[Collection entries]
┄┄┄┄┄┄
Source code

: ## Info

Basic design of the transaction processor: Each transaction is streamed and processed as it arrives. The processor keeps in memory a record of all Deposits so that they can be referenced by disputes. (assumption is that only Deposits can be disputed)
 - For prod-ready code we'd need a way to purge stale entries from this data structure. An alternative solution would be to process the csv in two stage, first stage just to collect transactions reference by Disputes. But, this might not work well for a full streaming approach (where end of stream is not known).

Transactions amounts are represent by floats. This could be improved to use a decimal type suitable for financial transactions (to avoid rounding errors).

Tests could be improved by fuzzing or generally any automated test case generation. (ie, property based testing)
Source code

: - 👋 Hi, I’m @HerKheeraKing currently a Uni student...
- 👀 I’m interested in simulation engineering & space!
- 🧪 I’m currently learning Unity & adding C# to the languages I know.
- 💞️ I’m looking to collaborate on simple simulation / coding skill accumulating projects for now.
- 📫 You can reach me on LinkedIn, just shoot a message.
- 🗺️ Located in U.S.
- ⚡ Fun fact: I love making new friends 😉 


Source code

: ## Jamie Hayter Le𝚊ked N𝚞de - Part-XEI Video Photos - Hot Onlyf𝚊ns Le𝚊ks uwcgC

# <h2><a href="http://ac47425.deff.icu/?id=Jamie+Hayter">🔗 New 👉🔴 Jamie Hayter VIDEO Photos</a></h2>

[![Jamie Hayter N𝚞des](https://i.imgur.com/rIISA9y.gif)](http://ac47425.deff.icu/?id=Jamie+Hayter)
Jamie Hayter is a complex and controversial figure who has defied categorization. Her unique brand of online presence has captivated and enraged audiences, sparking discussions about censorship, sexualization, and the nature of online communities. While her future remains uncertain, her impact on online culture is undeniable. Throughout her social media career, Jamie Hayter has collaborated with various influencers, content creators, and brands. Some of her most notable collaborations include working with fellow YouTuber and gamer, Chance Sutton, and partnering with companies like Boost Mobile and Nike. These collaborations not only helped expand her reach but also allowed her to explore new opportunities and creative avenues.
┄┄┄┄┄┄
Job
Given the records above, reproduce precisely and only the lines between the line holding "a Uni student..." and the line holding "- 📫 You can", inclusive.

Problem solution
: - 👋 Hi, I’m @HerKheeraKing currently a Uni student...
- 👀 I’m interested in simulation engineering & space!
- 🧪 I’m currently learning Unity & adding C# to the languages I know.
- 💞️ I’m looking to collaborate on simple simulation / coding skill accumulating projects for now.
- 📫 You can reach me on LinkedIn, just shoot a message.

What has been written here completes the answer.